Em seguida, Francisco ressaltou uma terceira forma de pobreza: a da solidão, do abandono. Ele destacou que o exemplo é dado na Primeira Leitura da liturgia de hoje, extraída da Segunda Carta de São Paulo a Timóteo, na qual o “grande Paulo”, “que não tinha medo de nada”, diz que em sua primeira defesa no tribunal, ninguém o assistiu. “Todos me abandonaram”, disse Paulo, acrescentando que o senhor esteve ao seu lado e lhe deu forças”.

O Papa Francisco se deteve no exemplo do abandono do discípulo, que pode acontecer a um jovem ou uma jovem de 17 ou 20 anos que, com entusiasmo, deixam as riquezas para seguir Jesus, depois “com firmeza e fidelidade” toleram “calúnias, perseguições diárias e ciúmes”, “pequenas ou grandes perseguições”, e no final o Senhor também pode pedir “a solidão do fim”.

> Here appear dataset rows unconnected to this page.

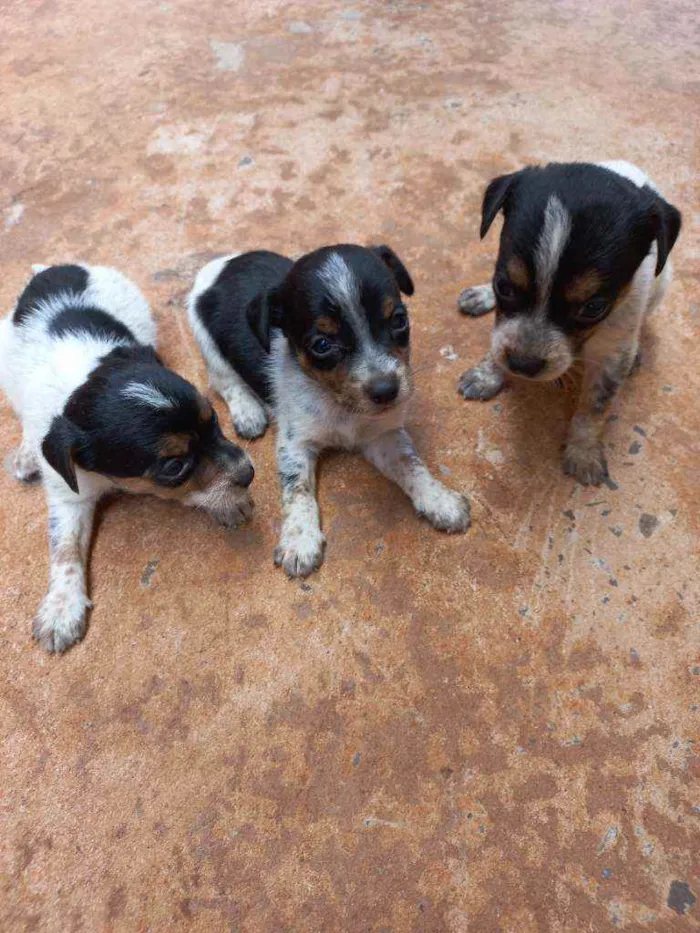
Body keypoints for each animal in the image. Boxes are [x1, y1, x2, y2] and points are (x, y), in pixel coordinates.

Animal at [0, 262, 254, 652]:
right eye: (174, 465)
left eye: (213, 418)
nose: (249, 473)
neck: (78, 383)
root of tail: (55, 267)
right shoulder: (67, 494)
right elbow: (65, 549)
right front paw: (62, 608)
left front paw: (228, 502)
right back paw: (28, 453)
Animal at [186, 244, 470, 576]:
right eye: (322, 345)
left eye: (398, 320)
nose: (387, 391)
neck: (342, 407)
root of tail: (225, 264)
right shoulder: (295, 444)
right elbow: (297, 490)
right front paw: (300, 540)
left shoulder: (383, 436)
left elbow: (412, 465)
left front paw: (439, 500)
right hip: (205, 340)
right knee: (225, 381)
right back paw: (248, 411)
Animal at [456, 159, 680, 484]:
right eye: (504, 286)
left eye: (594, 307)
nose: (522, 366)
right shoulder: (504, 324)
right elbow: (499, 342)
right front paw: (487, 374)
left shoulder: (611, 356)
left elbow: (593, 408)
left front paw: (583, 452)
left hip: (662, 284)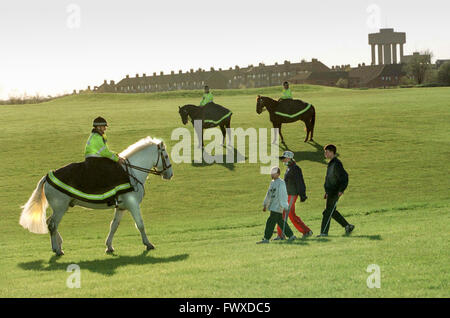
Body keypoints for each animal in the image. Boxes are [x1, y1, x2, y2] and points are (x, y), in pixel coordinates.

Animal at [18, 137, 172, 256]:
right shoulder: (133, 205)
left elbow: (114, 226)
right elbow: (140, 224)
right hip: (60, 209)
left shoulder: (121, 208)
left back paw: (59, 245)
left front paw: (109, 246)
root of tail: (48, 176)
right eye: (165, 156)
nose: (170, 174)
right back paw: (57, 249)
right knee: (52, 224)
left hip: (61, 208)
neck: (131, 172)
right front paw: (148, 244)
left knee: (50, 223)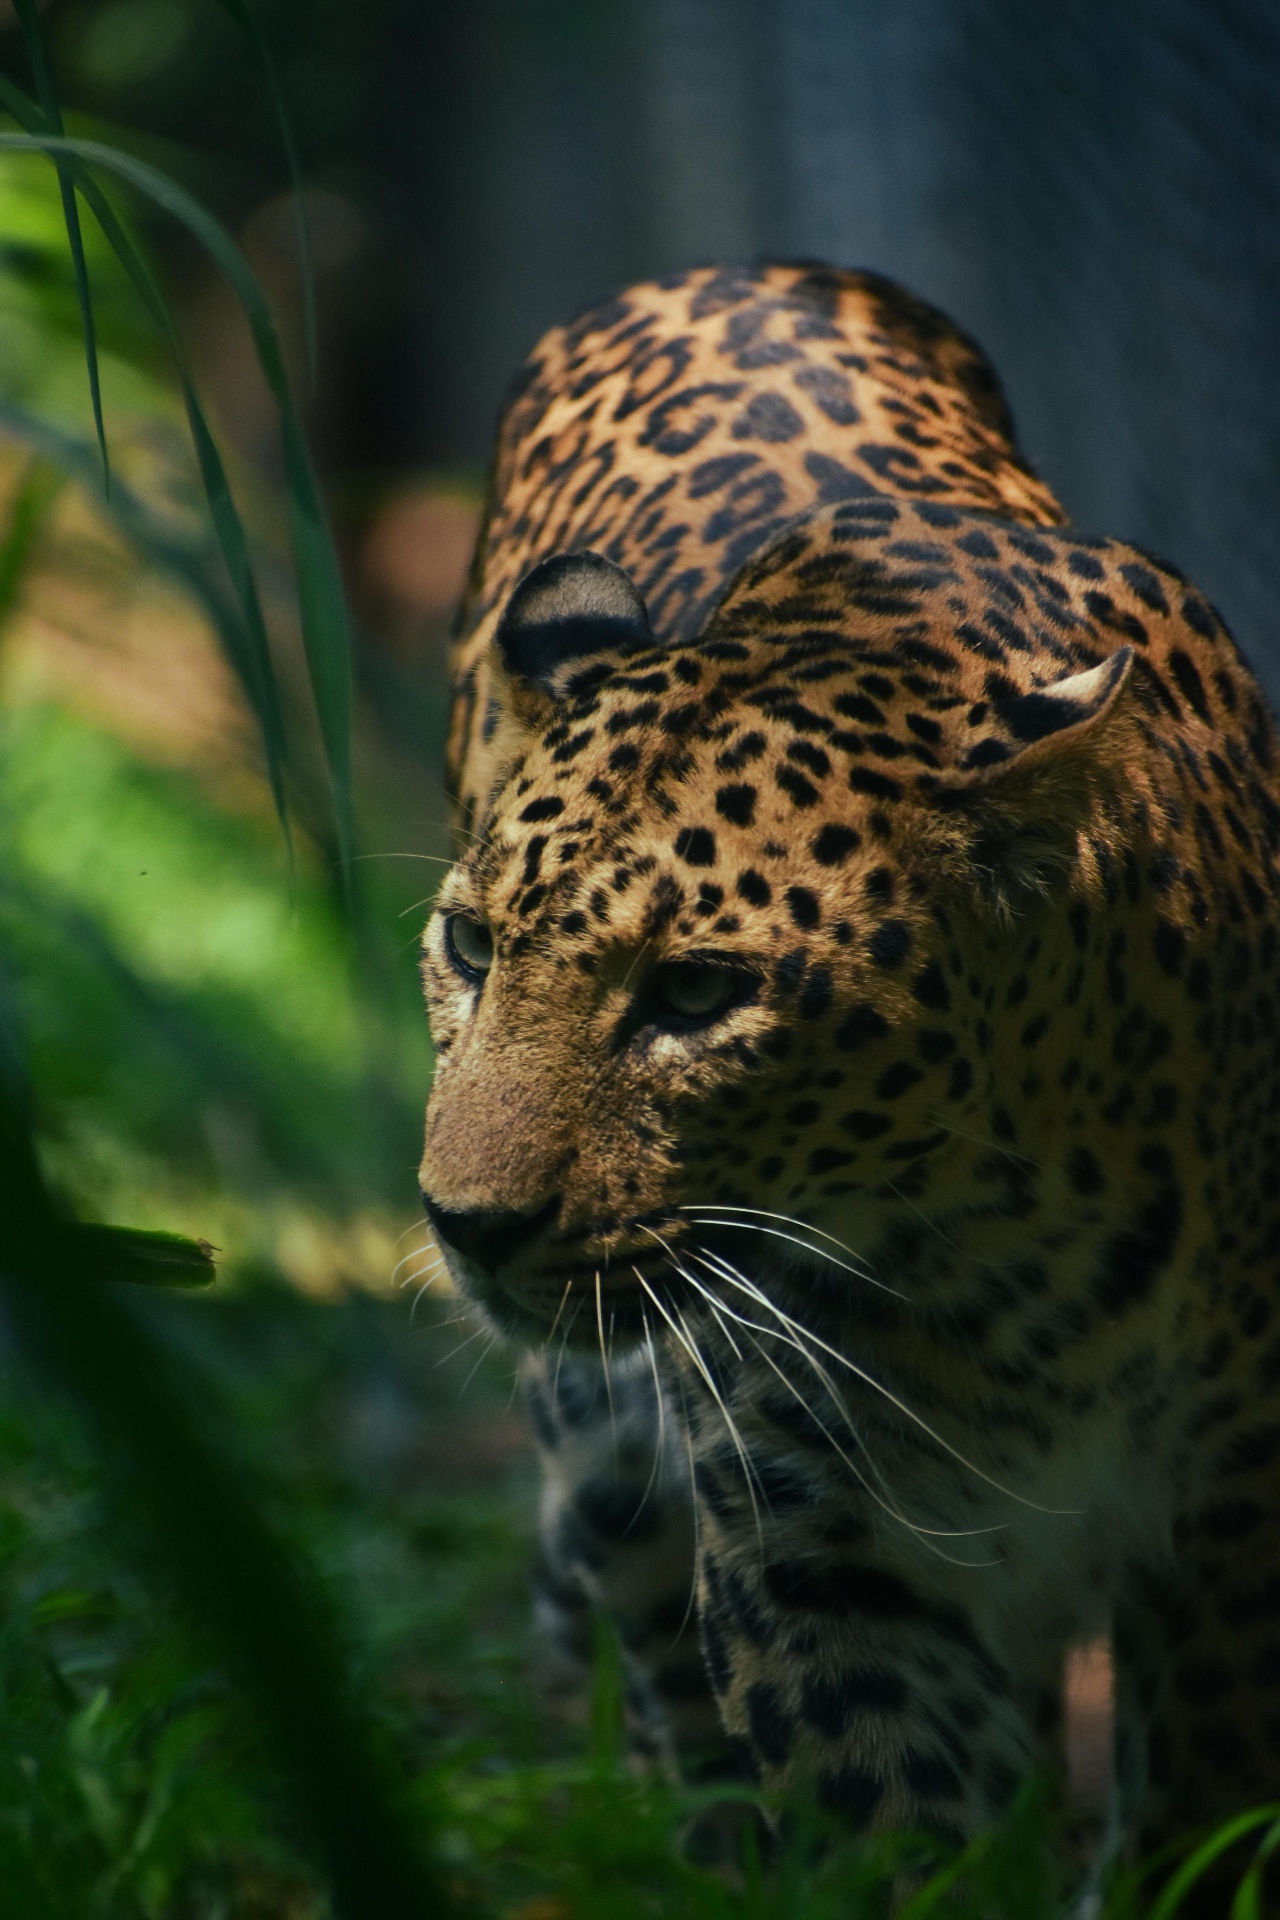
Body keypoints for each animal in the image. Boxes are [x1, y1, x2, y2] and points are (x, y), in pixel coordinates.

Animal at [417, 261, 1280, 1870]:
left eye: (697, 992)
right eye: (468, 943)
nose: (465, 1226)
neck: (995, 1265)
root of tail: (736, 272)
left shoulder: (1233, 1526)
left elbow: (1200, 1819)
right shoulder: (811, 1540)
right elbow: (910, 1843)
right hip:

“Penso no maior homem da humanidade, e esta qualificação vem da boca de Jesus, João Batista. O maior homem nascido de uma mulher. Grande pregador: as pessoas iam a ele para serem batizadas. Como foi o seu fim? Sozinho, no cárcere. Pensem no que é um cárcere e como poderiam ser as prisões daquele tempo, porque se as de hoje são assim, pensem naquelas... sozinho, esquecido, degolado pela fraqueza de um rei, o ódio de uma adúltera e o capricho de uma garota: assim, terminou o maior homem da história. Sem ir muito longe, muitas vezes nas casas para idosos onde vivem sacerdotes e religiosas que dedicaram suas vidas à pregação, eles se sentem sozinhos, sós com o Senhor: ninguém se lembra deles”, recordou o Santo Padre aos fiéis.

Francisco evidenciou a forma de pobreza que Jesus prometeu a Pedro. “Quando você era jovem, ia aonde queria; quando for velho, vão levar você para onde não quer”. Papa prosseguiu ao dizer que o discípulo é pobre no sentido que não é apegado às riquezas. Este é o primeiro passo. Depois é pobre porque “é paciente diante das perseguições pequenas ou grandes”, e terceiro passo, é pobre porque entra no estado de espírito de sentir-se abandonado ou no final da vida. O caminho de Jesus termina com a oração ao Pai, “Meu Deus, meu Deus, por que me abandonaste?”, enfatizou.

Por fim, o Papa convidou a rezar por todos os discípulos, “sacerdotes, religiosas, bispos, papas, leigos para que “saibam percorrer o caminho da pobreza como o Senhor deseja”.